Wickede ist gefestigt - Die Westfalia kommt zurück

Das bittere Ende einer Saison, für die sich Westfalia Wickede hätte belohnen können. Es wird die Westfalia aber nicht umhauen. Viel hatten die Wickeder richtig gemacht, die Einstellung stimmte immer. Dass die Wickeder sechs Spieltage vor dem Ende in Marl-Hüls die Tabellenführung aus der Hand gaben, war der erste Schatten.

Dortmund.. Kurz vor Schluss gab die Westfalia damals eine 2:0-Führung aus der Hand und verlor 2:3. Wickede behielt immer das Ziel vor Augen. Am Sonntag zeigte sich das sonst so gefestigte Team aber eher fahrig.

Stachel sitzt tief

Was aber im Vergleich zu einigen Jahren zuvor Mut macht: Das Team hatte den Aufstieg unbedingt gewollt. Und wer einmal so nah dran war, gibt nicht einfach auf. Natürlich geht keiner schnell zur Tagesordnung über. Der Stachel sitzt tief. Trainer Marko Schott und Dirk Eitzert, die unwahrscheinlich viel für die Entwicklung der Mannschaft getan haben, werden aber den richtigen Ton finden, um die Mannschaft wieder aufzurichten und an die vielen positiven Dinge erinnern. Selbst wenn das Ende bitter ist: Es war eine gute Saison.

Zurück zum Spiegelbild: Während der Saison verkraftete Wickede die wenigen Rückschläge. Dieser ist zwar deutlich größer als ein Ligaspiel, aber auch diesen verkraftet sie bald.

::::::

> **Bitte bearbeiten**:
**A)** Wo gab Wickede laut dem Bericht über Westfalia Wickede sechs Spieltage vor dem Ende die Tabellenführung aus der Hand?
**B)** Prüfe, ob die folgenden Aussagen mit dem Bericht über Westfalia Wickede übereinstimmen: (i) Das Team hatte den Aufstieg unbedingt gewollt. (ii) Am Sonntag wirkte die Mannschaft besonders gefestigt. (iii) Der Bericht bewertet die Saison insgesamt als schlecht.
**C)** Gib den Abschnitt aus dem Bericht über Westfalia Wickede wortgetreu wieder, von „Wickede ist gefestigt“ bis einschließlich „der erste Schatten.“.

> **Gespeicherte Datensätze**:
::::::

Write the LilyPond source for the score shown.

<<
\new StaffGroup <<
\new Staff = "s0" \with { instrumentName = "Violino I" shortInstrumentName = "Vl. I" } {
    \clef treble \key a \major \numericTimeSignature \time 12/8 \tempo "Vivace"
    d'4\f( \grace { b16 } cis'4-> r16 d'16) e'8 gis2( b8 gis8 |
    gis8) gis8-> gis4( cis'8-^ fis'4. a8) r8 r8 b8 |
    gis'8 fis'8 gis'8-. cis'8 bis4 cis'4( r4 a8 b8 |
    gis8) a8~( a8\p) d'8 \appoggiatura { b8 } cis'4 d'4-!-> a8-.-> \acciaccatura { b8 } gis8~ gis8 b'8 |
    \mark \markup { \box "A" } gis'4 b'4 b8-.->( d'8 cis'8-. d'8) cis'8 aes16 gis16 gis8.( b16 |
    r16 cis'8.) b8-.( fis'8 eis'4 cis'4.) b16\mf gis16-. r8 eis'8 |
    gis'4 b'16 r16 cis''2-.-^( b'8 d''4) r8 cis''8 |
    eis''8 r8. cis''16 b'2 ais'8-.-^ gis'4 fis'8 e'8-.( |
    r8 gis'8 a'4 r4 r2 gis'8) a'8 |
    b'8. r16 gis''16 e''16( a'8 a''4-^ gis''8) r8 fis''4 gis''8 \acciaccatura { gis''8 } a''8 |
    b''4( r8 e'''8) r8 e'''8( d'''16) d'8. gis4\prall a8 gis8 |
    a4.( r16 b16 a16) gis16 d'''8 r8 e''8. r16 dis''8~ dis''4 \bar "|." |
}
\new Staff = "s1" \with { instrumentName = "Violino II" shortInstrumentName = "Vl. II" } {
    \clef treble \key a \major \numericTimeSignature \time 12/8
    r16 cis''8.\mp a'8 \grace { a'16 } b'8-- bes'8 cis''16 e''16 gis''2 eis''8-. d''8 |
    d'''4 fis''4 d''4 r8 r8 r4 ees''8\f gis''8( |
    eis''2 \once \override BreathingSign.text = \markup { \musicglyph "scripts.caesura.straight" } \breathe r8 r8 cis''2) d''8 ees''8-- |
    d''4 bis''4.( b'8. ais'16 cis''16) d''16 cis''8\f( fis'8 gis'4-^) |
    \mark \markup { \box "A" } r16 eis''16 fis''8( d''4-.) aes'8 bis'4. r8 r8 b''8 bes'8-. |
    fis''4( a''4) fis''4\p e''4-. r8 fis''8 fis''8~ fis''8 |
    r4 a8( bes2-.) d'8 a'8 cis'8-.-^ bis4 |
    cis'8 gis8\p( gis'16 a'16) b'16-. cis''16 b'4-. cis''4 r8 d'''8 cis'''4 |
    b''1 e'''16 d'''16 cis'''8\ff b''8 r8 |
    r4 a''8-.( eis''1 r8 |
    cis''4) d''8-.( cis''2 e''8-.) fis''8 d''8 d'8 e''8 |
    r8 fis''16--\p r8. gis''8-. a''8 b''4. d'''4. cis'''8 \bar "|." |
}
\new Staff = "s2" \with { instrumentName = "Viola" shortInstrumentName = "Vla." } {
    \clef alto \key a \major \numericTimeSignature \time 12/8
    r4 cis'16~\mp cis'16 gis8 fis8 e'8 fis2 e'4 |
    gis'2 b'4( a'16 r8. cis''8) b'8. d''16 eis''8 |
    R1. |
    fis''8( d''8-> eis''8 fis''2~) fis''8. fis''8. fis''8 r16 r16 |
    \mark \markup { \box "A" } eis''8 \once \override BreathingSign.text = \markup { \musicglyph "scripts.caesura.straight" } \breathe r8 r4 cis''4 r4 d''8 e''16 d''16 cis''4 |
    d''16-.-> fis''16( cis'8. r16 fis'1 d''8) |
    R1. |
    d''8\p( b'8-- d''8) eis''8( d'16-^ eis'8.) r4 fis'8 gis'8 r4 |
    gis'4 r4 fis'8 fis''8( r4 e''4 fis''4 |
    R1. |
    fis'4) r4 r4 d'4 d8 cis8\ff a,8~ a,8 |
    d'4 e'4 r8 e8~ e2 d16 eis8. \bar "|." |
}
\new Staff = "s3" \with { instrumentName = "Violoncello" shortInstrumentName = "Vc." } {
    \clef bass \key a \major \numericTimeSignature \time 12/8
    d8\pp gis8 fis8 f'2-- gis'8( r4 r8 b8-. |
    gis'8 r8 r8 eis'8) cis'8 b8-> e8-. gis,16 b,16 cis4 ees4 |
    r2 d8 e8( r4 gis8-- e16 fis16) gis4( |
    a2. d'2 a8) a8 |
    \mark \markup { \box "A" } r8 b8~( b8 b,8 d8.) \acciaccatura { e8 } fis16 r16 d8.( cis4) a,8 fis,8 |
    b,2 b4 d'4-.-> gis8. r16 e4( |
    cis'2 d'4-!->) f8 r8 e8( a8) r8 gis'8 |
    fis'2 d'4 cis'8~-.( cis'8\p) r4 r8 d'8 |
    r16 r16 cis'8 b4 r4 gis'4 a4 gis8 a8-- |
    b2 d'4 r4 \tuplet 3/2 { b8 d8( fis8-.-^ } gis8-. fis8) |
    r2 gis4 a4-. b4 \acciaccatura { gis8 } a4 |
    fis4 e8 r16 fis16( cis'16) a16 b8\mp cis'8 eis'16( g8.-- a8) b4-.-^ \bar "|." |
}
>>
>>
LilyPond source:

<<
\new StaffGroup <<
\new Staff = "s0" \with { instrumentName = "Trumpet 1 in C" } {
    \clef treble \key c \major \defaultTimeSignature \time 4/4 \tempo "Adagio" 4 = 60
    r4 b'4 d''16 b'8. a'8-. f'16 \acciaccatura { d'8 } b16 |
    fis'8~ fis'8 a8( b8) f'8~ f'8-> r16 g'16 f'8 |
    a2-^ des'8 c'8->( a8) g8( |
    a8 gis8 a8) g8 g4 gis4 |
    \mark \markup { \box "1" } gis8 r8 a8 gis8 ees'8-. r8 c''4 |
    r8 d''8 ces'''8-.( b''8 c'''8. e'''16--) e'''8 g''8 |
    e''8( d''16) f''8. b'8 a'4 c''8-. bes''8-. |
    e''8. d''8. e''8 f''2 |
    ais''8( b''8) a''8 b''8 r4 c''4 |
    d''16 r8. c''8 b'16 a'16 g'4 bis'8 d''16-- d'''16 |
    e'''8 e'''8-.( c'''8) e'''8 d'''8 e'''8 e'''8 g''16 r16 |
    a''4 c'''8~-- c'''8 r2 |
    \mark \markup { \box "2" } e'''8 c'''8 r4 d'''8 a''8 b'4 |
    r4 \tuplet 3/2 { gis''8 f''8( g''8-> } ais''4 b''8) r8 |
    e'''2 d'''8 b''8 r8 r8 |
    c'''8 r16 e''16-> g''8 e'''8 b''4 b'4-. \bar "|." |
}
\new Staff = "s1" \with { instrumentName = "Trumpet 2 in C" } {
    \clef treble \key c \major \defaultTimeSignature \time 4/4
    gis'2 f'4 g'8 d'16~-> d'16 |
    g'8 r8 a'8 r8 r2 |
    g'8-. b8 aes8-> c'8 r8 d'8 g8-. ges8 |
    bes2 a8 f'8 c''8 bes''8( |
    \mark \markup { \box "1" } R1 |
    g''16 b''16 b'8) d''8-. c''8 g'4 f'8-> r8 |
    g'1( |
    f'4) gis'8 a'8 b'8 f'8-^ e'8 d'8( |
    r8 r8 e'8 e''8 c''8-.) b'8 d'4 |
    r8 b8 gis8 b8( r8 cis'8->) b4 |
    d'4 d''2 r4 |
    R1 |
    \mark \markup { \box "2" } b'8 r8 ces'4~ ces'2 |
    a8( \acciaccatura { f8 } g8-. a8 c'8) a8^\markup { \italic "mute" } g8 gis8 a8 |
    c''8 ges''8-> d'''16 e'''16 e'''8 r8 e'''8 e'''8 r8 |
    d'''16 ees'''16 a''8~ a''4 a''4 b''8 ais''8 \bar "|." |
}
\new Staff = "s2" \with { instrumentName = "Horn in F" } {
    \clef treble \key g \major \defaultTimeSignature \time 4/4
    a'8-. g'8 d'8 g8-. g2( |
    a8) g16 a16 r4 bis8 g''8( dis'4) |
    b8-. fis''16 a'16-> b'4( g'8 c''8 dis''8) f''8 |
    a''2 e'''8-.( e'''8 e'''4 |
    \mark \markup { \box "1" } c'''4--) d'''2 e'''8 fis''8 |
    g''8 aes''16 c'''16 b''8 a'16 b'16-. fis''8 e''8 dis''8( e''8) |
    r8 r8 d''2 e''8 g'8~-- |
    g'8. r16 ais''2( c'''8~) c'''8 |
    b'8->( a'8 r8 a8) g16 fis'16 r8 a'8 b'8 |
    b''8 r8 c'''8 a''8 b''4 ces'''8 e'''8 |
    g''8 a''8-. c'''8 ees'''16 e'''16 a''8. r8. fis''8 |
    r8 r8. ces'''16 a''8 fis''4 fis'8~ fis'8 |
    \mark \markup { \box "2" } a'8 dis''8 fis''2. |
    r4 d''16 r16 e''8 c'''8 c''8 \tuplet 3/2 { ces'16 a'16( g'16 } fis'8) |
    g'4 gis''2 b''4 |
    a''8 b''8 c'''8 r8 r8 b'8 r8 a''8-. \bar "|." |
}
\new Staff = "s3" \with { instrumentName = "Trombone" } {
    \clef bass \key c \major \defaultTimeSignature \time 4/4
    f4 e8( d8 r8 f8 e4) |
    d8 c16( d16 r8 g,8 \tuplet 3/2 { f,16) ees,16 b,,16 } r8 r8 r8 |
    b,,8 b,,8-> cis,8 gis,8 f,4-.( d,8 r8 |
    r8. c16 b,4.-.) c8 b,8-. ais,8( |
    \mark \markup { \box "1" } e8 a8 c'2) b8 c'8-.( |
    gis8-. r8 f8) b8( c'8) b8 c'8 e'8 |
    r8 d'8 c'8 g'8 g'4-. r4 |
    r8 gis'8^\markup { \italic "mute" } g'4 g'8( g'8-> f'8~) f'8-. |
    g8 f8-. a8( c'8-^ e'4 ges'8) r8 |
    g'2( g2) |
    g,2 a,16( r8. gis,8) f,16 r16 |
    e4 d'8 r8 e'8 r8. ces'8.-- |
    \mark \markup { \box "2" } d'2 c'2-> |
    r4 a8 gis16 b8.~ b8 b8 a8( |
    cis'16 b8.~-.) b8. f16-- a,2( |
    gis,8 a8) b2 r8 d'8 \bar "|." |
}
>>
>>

::::::

> **Die Lösungen**:
**A)** In Marl-Hüls.

**B)**
(i) Ja: „Das Team hatte den Aufstieg unbedingt gewollt.“
(ii) Nein: „Am Sonntag zeigte sich das sonst so gefestigte Team aber eher fahrig.“
(iii) Nein: „Selbst wenn das Ende bitter ist: Es war eine gute Saison.“

**C)**
Wickede ist gefestigt - Die Westfalia kommt zurück

Das bittere Ende einer Saison, für die sich Westfalia Wickede hätte belohnen können. Es wird die Westfalia aber nicht umhauen. Viel hatten die Wickeder richtig gemacht, die Einstellung stimmte immer. Dass die Wickeder sechs Spieltage vor dem Ende in Marl-Hüls die Tabellenführung aus der Hand gaben, war der erste Schatten.